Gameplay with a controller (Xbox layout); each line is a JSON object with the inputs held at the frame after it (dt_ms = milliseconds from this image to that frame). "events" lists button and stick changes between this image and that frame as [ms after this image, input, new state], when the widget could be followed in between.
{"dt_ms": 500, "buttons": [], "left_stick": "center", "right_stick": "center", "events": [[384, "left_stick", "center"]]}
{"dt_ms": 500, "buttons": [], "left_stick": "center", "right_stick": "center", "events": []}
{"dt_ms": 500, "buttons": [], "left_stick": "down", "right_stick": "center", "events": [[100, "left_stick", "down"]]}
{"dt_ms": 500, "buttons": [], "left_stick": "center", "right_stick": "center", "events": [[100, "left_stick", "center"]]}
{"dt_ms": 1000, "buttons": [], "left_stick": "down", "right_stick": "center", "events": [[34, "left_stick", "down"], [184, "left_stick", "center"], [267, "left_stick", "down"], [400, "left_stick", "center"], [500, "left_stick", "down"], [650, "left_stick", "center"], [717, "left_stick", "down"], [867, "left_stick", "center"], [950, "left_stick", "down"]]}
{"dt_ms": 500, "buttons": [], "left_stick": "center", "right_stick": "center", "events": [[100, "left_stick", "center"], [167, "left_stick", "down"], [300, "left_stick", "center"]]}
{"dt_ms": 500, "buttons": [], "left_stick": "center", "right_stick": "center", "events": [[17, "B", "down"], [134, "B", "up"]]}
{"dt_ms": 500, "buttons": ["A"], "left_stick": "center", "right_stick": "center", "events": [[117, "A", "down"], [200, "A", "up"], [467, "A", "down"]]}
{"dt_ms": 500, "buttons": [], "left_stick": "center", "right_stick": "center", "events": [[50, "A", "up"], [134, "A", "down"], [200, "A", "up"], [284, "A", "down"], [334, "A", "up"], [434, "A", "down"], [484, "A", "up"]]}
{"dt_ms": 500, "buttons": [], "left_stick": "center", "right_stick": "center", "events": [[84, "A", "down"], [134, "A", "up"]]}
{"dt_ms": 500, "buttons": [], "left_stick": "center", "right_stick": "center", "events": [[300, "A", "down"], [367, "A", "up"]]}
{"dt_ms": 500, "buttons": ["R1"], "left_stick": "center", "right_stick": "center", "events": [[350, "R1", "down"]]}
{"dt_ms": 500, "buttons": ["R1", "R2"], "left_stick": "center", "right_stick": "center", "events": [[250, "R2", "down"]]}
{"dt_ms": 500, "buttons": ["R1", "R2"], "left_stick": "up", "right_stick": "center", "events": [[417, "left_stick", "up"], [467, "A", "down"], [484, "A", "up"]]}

→ **TASK BRIEF**:
Retype every line of the material exactly as given.

→ **TASK RESULT**:
Gameplay with a controller (Xbox layout); each line is a JSON object with the inputs held at the frame after it (dt_ms = milliseconds from this image to that frame). "events" lists button and stick changes between this image and that frame as [ms after this image, input, new state], when the widget could be followed in between.
{"dt_ms": 500, "buttons": [], "left_stick": "center", "right_stick": "center", "events": [[384, "left_stick", "center"]]}
{"dt_ms": 500, "buttons": [], "left_stick": "center", "right_stick": "center", "events": []}
{"dt_ms": 500, "buttons": [], "left_stick": "down", "right_stick": "center", "events": [[100, "left_stick", "down"]]}
{"dt_ms": 500, "buttons": [], "left_stick": "center", "right_stick": "center", "events": [[100, "left_stick", "center"]]}
{"dt_ms": 1000, "buttons": [], "left_stick": "down", "right_stick": "center", "events": [[34, "left_stick", "down"], [184, "left_stick", "center"], [267, "left_stick", "down"], [400, "left_stick", "center"], [500, "left_stick", "down"], [650, "left_stick", "center"], [717, "left_stick", "down"], [867, "left_stick", "center"], [950, "left_stick", "down"]]}
{"dt_ms": 500, "buttons": [], "left_stick": "center", "right_stick": "center", "events": [[100, "left_stick", "center"], [167, "left_stick", "down"], [300, "left_stick", "center"]]}
{"dt_ms": 500, "buttons": [], "left_stick": "center", "right_stick": "center", "events": [[17, "B", "down"], [134, "B", "up"]]}
{"dt_ms": 500, "buttons": ["A"], "left_stick": "center", "right_stick": "center", "events": [[117, "A", "down"], [200, "A", "up"], [467, "A", "down"]]}
{"dt_ms": 500, "buttons": [], "left_stick": "center", "right_stick": "center", "events": [[50, "A", "up"], [134, "A", "down"], [200, "A", "up"], [284, "A", "down"], [334, "A", "up"], [434, "A", "down"], [484, "A", "up"]]}
{"dt_ms": 500, "buttons": [], "left_stick": "center", "right_stick": "center", "events": [[84, "A", "down"], [134, "A", "up"]]}
{"dt_ms": 500, "buttons": [], "left_stick": "center", "right_stick": "center", "events": [[300, "A", "down"], [367, "A", "up"]]}
{"dt_ms": 500, "buttons": ["R1"], "left_stick": "center", "right_stick": "center", "events": [[350, "R1", "down"]]}
{"dt_ms": 500, "buttons": ["R1", "R2"], "left_stick": "center", "right_stick": "center", "events": [[250, "R2", "down"]]}
{"dt_ms": 500, "buttons": ["R1", "R2"], "left_stick": "up", "right_stick": "center", "events": [[417, "left_stick", "up"], [467, "A", "down"], [484, "A", "up"]]}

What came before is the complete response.